A numerical model and simulation relative to an optoelectrofluidic chip has been presented in this article. Both dielectrophoretic and electroosmotic force attracting the nano-sized particles could be studied by the diffusion, convection, and migration equations. For the nano-sized particles, the protein with radius 3.6 nm is considered as the objective particle. The electroosmosis dependent upon applied frequency is calculated, which range 10² Hz from 10⁸ Hz, and provides the much stronger force to enrich proteins than dielectrophoresis (DEP).
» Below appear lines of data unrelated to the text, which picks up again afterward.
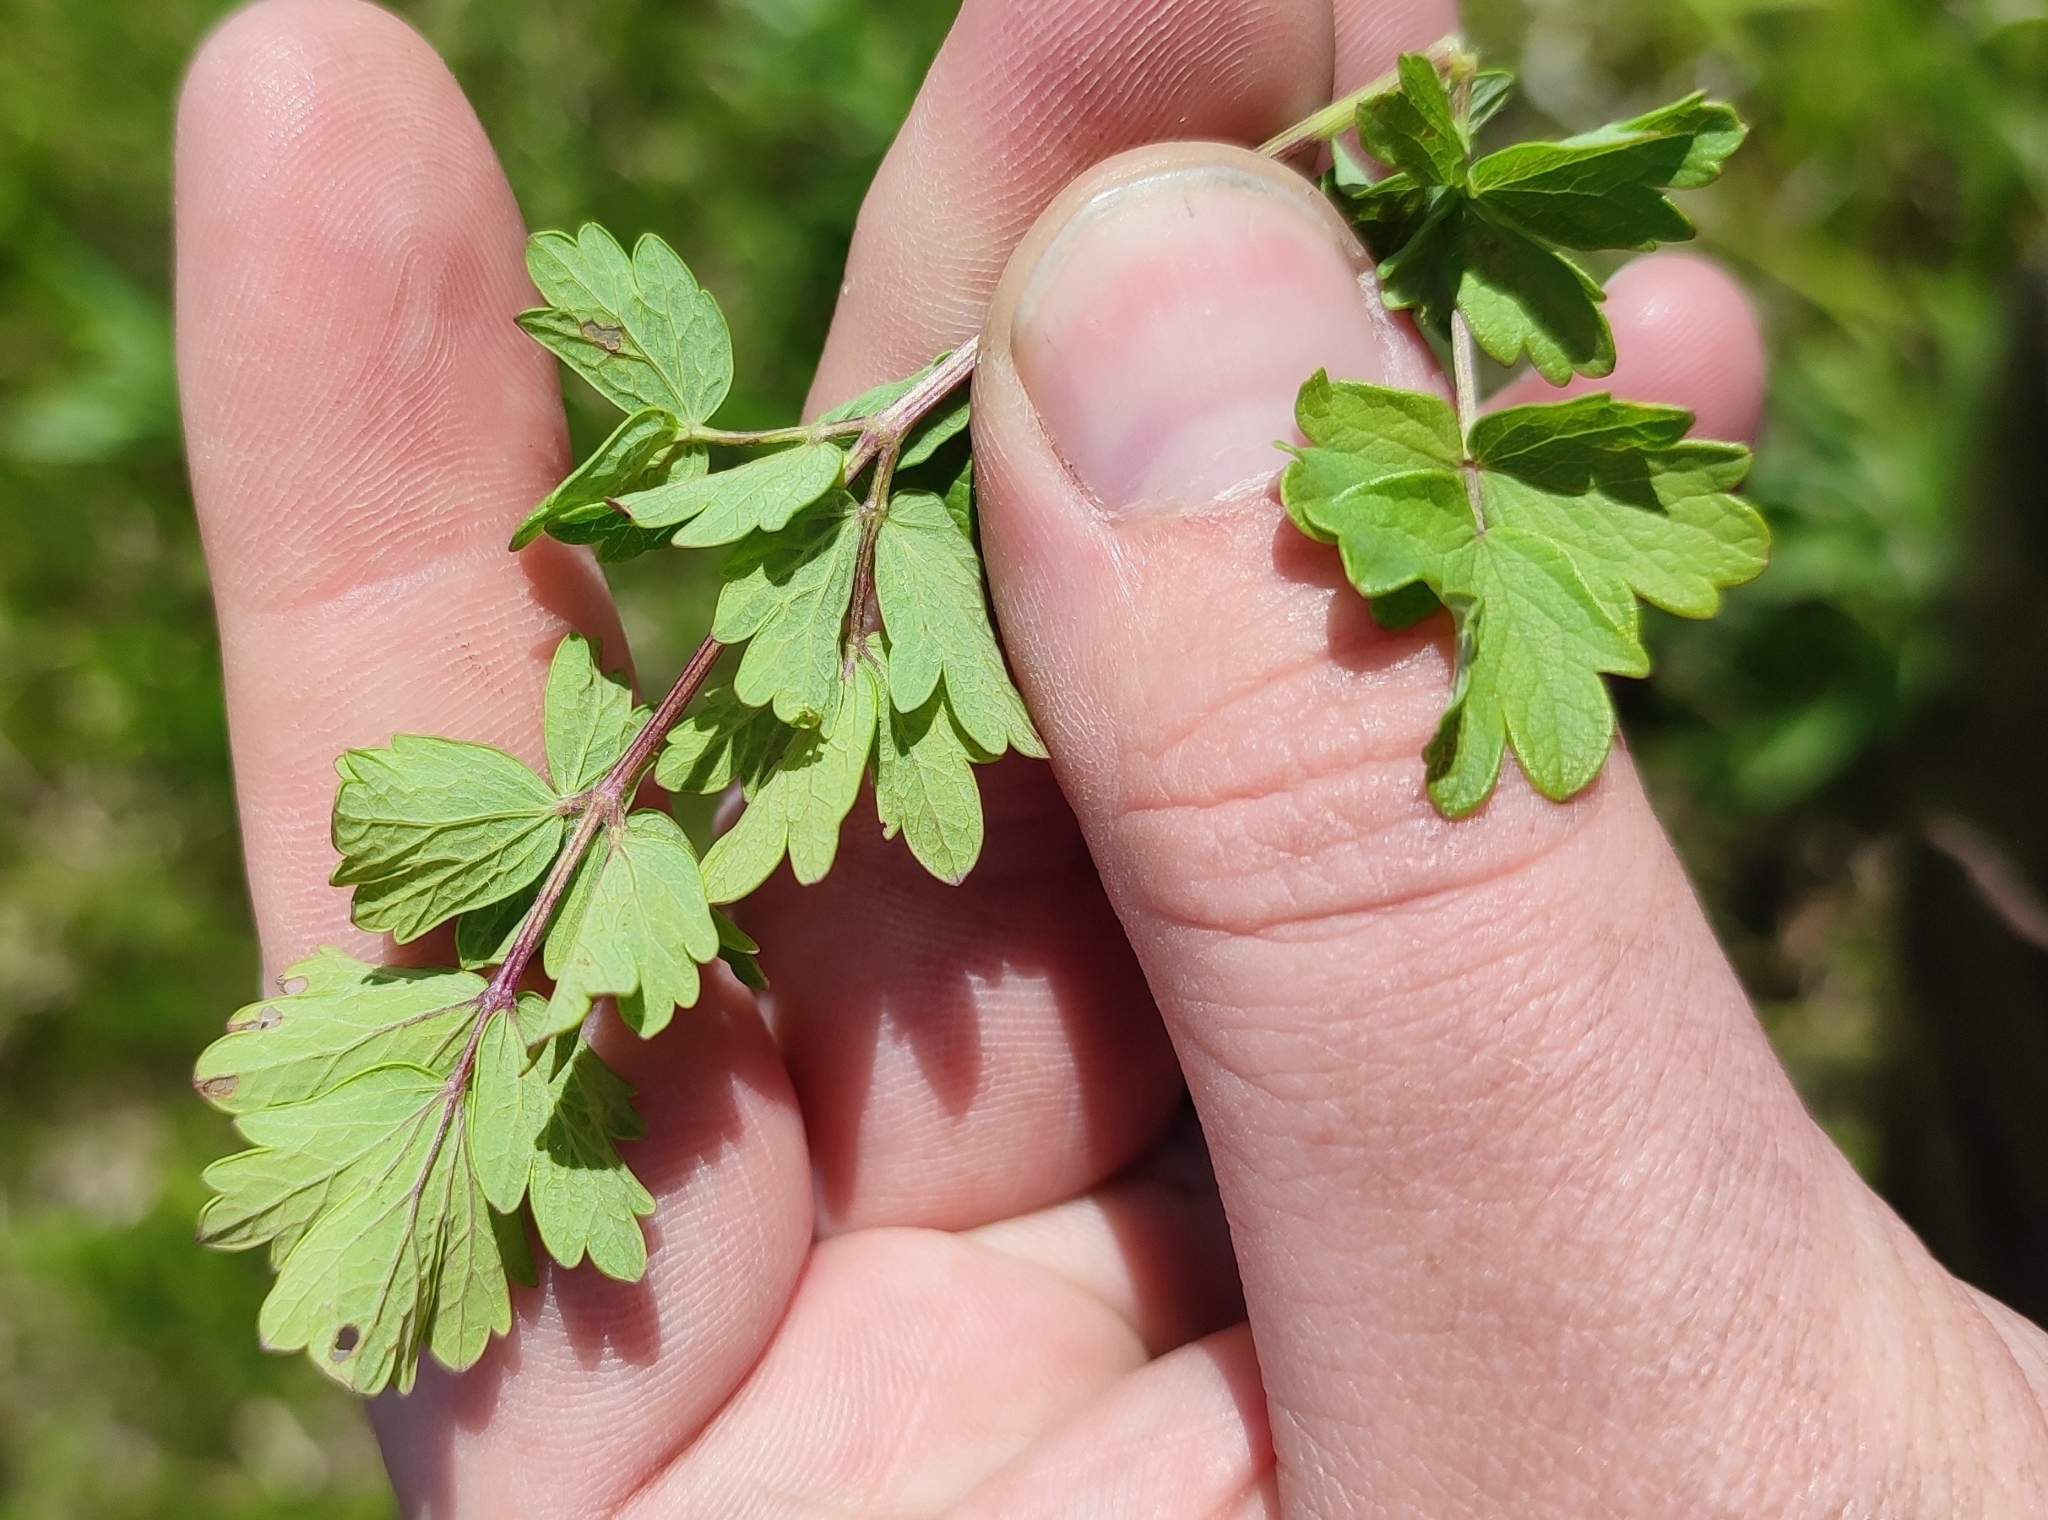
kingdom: Plantae
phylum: Tracheophyta
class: Magnoliopsida
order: Ranunculales
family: Ranunculaceae
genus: Thalictrum
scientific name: Thalictrum simplex
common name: Small meadow-rue
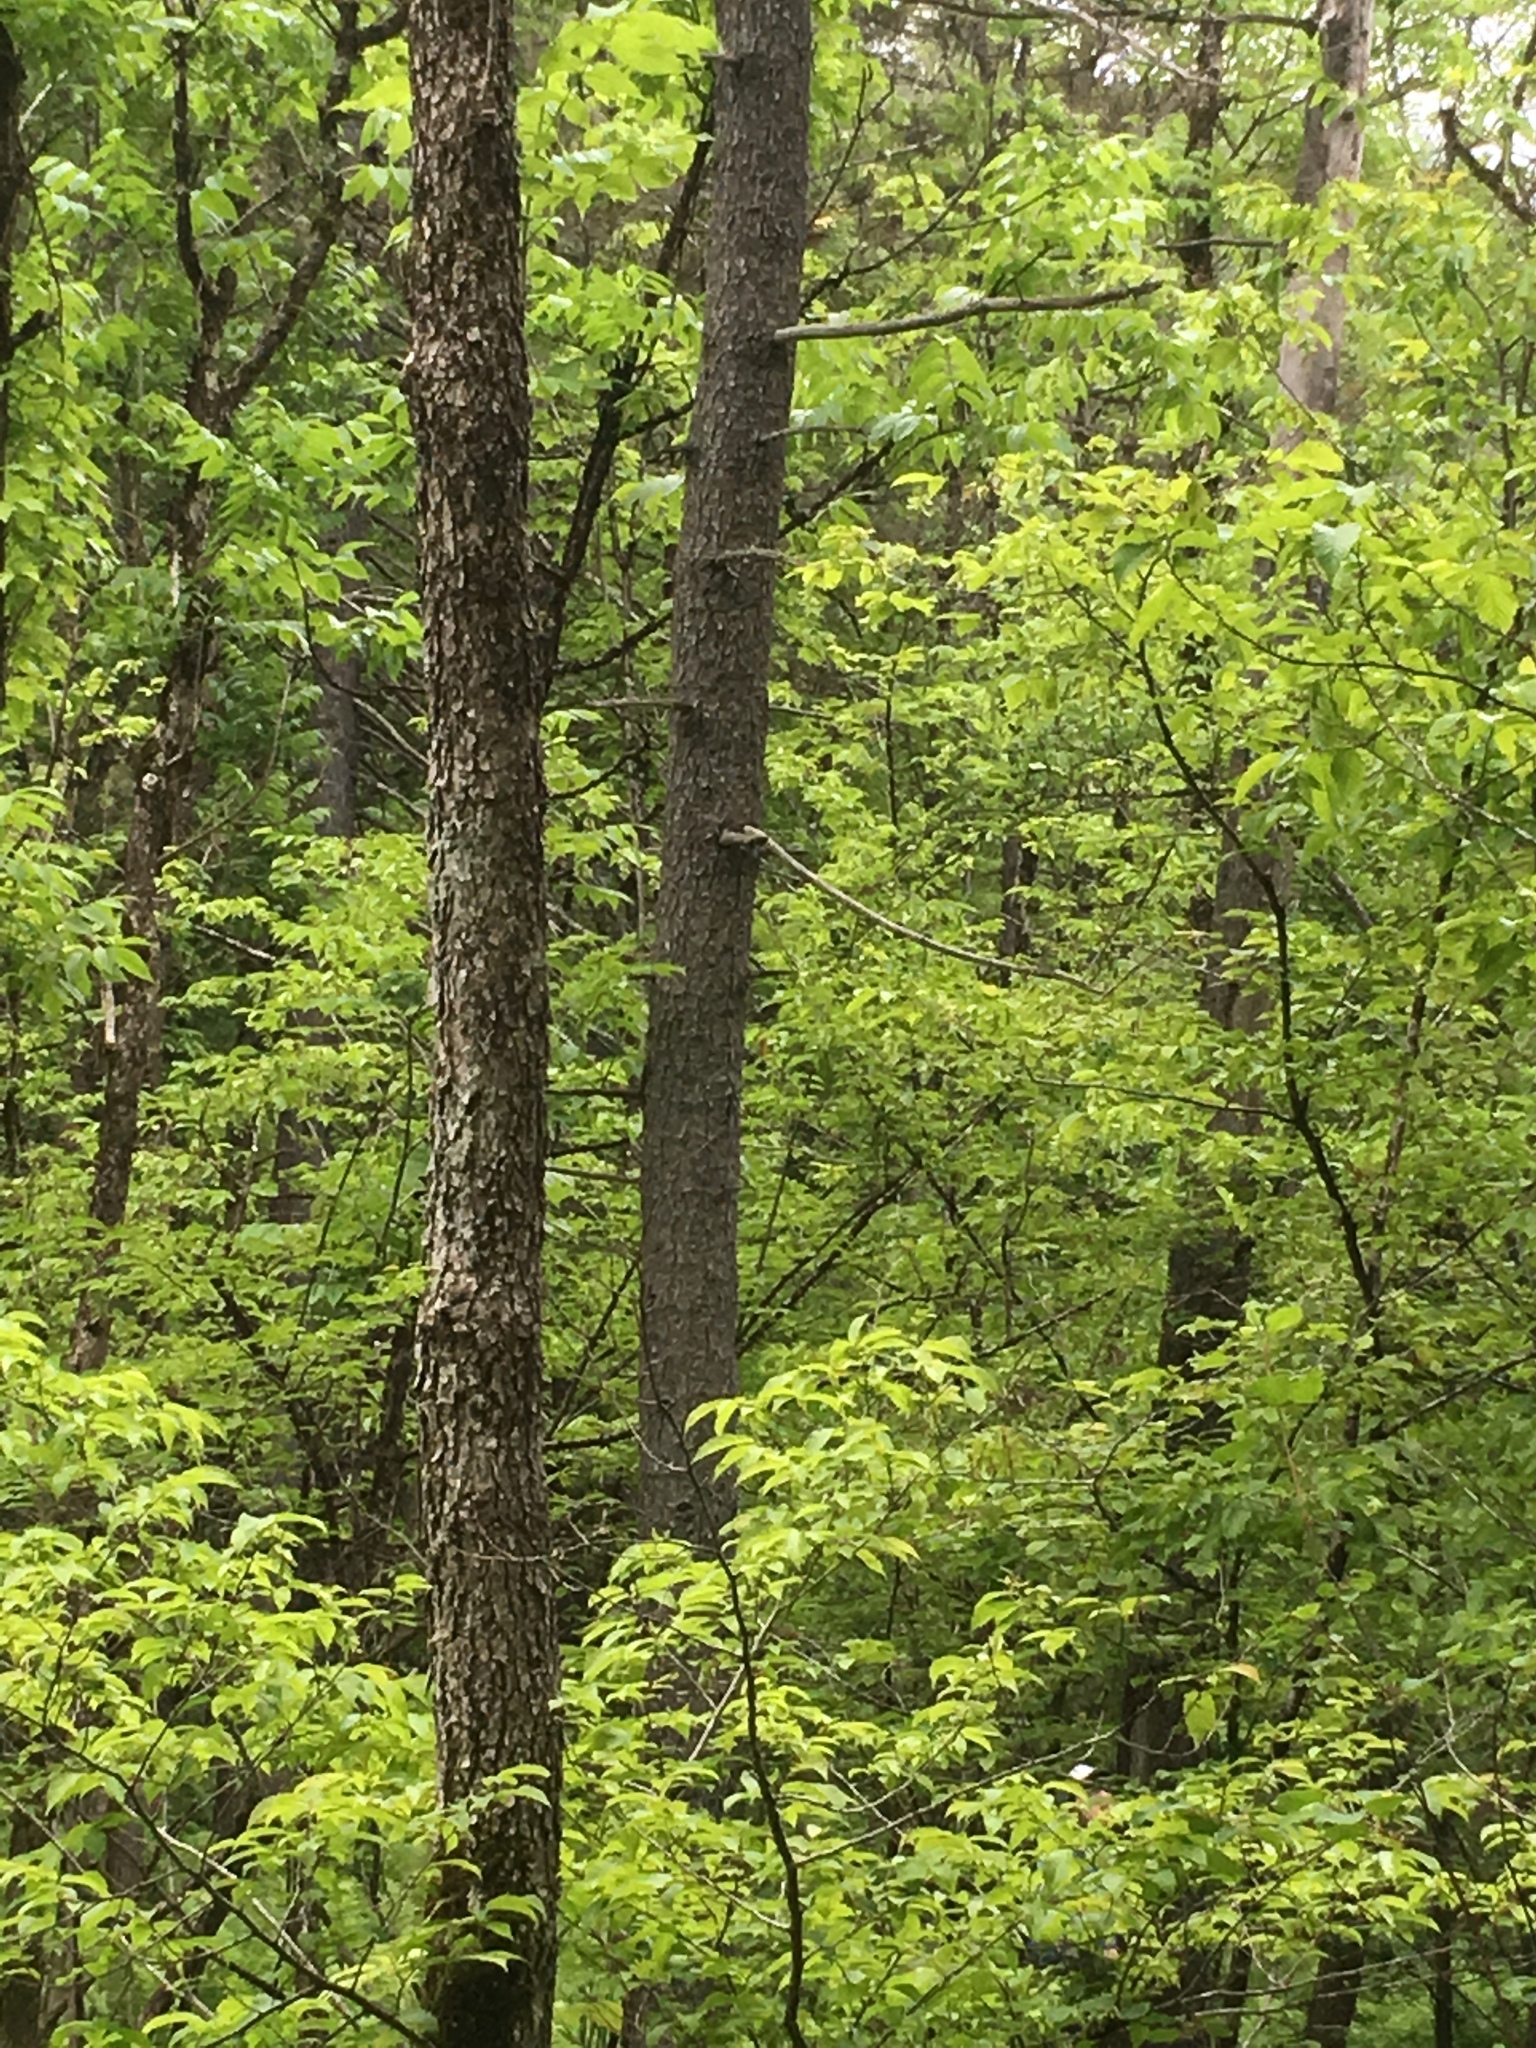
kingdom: Plantae
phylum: Tracheophyta
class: Pinopsida
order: Pinales
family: Pinaceae
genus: Pinus
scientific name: Pinus strobus
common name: Weymouth pine
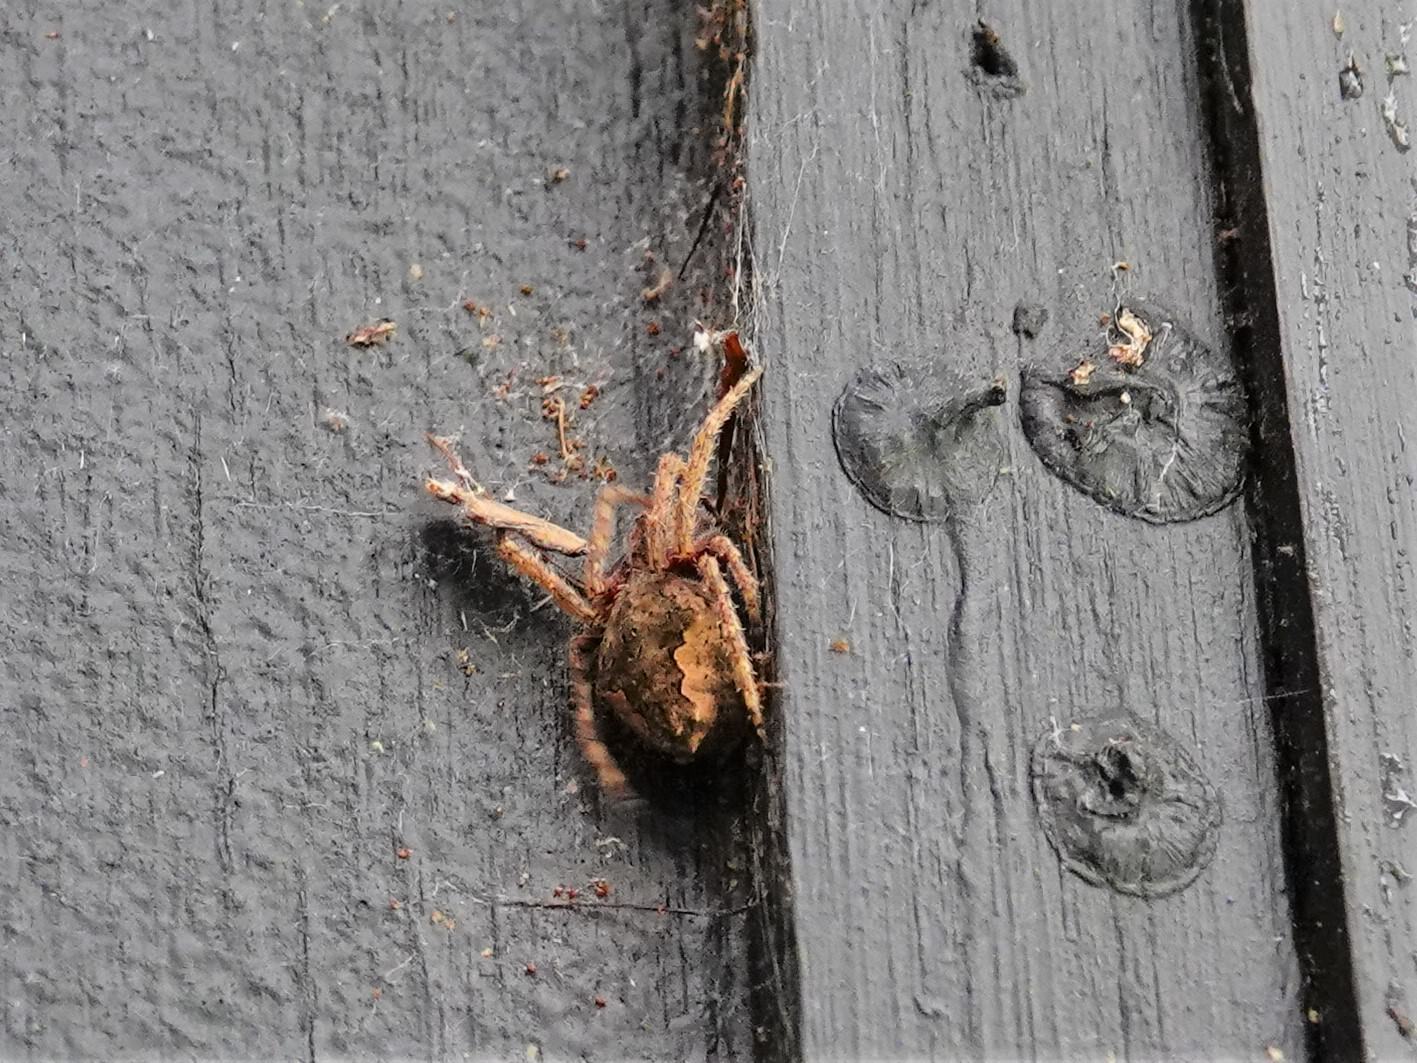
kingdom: Animalia
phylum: Arthropoda
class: Arachnida
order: Araneae
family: Araneidae
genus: Eriophora
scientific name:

Meanwhile, the induced light pattern size significantly affecting the concentration distribution is simulated. In this end, the concentration curve has verified that the optoelectrofluidic chip can be capable of manipulating and assembling the suspended submicron particles.

本文介绍了与光电流体芯片有关的数值模型和仿真。可以通过扩散，对流和迁移方程来研究吸引纳米粒子的介电泳和电渗力。对于纳米粒子，半径为3.6 nm的蛋白质被视为目标粒子。根据所施加的频率计算电渗，其范围 从10 ^8到10 ² Hz Hz，并提供了比介电泳（DEP）强得多的力来富集蛋白质。同时，模拟了显着影响浓度分布的诱导光图案尺寸。为此，浓度曲线证实了光电芯片能够操纵和组装悬浮的亚微米颗粒。